Los otros nobles titulados viajaban en grupos o con su séquito personal. Geder compartía su lugar a la cabeza de la columna, pero, y esto era significativo, en la parte trasera de la agrupación. Los carros de suministro venían justo detrás de él, después la infantería y tras ellos las seguidoras del campamento, aunque en esos días no había muchas.

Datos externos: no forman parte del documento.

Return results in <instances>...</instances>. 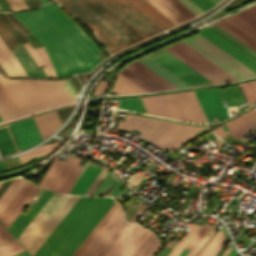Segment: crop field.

Eso significaba que era una marcha demasiado peligrosa como para que los soldados les dedicaran mucho tiempo a las putas.
El día anterior dieron la orden de parada una hora antes del atardecer. El escudero de Geder había levantado su pequeña tienda y le había llevado un plato de lentejas y queso, y después, como buen dartinae, se había acurrucado justo a la puerta de la tienda de Geder. Geder se había arrastrado hasta su catre, apretado los ojos con fuerza y rezado para dormir. Soñó con la dura marcha. Con las primeras luces del alba, la nueva orden había llegado: prepararse.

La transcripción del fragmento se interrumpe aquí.